> **Instructions for the task**: For the word "want", search the records and show each line in which it occurs.

-- Data under study follows --

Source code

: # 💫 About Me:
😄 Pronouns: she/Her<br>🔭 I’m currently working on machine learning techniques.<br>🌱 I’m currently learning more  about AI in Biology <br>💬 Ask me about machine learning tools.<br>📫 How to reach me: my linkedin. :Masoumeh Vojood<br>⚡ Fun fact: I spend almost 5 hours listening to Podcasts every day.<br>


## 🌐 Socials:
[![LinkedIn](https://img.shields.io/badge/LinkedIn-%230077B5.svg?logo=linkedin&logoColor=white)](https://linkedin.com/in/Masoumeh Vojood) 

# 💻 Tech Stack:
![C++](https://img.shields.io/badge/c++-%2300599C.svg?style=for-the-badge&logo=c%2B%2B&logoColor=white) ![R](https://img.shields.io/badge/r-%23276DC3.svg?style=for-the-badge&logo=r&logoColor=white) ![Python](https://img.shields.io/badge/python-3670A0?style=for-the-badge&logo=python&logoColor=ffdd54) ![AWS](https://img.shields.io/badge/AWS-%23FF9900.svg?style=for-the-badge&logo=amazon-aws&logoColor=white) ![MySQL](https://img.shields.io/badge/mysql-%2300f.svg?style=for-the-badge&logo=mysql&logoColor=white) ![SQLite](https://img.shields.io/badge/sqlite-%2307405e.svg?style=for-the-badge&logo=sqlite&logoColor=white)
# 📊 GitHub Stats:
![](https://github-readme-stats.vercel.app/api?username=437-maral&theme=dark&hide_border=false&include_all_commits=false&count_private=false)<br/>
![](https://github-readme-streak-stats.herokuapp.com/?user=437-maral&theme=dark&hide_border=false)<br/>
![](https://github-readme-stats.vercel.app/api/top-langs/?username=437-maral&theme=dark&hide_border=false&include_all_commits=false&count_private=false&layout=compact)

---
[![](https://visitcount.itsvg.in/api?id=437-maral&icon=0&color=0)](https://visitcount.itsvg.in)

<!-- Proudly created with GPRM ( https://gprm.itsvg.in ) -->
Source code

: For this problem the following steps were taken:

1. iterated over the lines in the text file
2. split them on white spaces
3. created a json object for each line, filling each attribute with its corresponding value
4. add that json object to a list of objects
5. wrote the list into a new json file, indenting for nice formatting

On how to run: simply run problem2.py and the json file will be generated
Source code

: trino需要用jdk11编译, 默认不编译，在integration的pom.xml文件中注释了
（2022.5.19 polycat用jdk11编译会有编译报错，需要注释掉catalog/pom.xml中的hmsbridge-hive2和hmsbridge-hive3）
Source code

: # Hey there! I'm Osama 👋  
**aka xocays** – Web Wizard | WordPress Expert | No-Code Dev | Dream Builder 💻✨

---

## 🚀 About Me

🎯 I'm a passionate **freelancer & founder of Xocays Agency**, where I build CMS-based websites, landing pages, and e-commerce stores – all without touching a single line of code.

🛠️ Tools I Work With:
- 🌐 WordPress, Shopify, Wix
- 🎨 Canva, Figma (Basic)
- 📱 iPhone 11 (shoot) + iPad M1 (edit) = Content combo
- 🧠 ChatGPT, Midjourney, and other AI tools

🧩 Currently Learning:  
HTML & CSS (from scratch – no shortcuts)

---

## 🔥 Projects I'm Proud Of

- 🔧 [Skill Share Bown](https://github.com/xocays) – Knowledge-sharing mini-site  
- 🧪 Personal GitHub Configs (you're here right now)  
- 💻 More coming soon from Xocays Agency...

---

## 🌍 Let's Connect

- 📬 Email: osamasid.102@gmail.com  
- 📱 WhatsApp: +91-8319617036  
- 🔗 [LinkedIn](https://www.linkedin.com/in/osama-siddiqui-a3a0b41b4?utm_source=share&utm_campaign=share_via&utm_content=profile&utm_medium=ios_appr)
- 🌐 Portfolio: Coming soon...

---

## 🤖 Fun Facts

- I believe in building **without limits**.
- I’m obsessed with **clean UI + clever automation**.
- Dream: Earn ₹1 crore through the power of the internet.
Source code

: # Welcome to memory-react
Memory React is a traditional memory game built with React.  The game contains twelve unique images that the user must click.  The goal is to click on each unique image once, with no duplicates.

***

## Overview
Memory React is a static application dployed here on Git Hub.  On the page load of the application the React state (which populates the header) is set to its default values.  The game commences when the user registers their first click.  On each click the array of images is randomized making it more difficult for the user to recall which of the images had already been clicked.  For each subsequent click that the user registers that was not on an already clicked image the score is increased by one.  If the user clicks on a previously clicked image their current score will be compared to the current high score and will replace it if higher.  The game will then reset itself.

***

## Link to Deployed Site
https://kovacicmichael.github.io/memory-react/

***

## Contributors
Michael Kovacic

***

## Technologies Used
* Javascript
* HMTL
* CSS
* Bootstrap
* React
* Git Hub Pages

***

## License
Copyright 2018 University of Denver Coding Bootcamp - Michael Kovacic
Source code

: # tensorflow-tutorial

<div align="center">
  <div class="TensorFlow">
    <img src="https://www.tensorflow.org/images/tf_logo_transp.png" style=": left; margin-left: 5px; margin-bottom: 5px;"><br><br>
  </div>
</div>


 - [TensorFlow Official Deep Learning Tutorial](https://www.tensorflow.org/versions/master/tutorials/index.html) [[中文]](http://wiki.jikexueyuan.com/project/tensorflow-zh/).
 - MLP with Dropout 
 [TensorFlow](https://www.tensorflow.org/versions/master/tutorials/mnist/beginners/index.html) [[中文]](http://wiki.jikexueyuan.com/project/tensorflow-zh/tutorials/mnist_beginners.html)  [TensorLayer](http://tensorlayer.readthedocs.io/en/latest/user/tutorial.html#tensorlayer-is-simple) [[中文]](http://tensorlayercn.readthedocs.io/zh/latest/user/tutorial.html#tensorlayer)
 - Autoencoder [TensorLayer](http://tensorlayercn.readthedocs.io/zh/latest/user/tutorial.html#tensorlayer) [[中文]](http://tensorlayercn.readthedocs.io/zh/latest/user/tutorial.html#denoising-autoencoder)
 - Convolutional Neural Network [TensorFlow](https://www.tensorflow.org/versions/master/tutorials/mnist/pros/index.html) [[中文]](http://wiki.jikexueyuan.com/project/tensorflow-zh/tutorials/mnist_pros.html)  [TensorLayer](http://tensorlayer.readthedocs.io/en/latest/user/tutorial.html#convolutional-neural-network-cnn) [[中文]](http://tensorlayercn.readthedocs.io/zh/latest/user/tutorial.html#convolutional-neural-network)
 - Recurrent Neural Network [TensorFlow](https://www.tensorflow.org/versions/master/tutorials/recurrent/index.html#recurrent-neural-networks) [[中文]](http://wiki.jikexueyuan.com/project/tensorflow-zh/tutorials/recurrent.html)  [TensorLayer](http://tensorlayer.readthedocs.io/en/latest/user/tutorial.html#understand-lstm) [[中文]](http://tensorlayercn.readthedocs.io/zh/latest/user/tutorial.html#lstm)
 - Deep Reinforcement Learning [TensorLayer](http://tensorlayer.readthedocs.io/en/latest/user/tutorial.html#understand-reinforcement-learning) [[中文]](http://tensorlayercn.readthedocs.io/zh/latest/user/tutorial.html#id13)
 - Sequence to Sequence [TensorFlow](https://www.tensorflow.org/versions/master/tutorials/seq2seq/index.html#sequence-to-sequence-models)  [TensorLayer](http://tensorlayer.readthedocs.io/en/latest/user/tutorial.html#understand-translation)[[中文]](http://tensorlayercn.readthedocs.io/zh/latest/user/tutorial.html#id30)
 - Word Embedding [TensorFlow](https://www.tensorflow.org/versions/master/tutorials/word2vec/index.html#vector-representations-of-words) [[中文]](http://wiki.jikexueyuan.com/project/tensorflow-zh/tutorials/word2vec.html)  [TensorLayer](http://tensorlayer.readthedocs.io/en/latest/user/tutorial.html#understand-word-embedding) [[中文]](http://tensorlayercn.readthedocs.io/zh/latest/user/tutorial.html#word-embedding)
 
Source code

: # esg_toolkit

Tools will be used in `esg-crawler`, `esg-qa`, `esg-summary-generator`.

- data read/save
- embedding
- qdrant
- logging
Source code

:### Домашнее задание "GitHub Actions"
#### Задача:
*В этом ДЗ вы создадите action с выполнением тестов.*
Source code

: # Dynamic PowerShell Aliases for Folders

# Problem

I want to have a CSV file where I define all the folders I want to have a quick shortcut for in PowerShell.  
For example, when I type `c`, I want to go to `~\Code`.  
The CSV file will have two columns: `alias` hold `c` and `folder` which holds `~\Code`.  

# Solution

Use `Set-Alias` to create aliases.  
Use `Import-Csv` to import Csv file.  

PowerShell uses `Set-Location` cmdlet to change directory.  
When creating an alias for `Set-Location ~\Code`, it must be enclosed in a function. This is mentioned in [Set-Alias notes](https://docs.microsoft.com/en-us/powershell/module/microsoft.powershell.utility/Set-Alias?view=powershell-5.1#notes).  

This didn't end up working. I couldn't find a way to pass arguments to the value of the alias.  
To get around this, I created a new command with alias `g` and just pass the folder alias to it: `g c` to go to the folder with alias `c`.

-- Data under study concluded --

> **Result**:
I want to have a CSV file where I define all the folders I want to have a quick shortcut for in PowerShell.  
For example, when I type `c`, I want to go to `~\Code`.  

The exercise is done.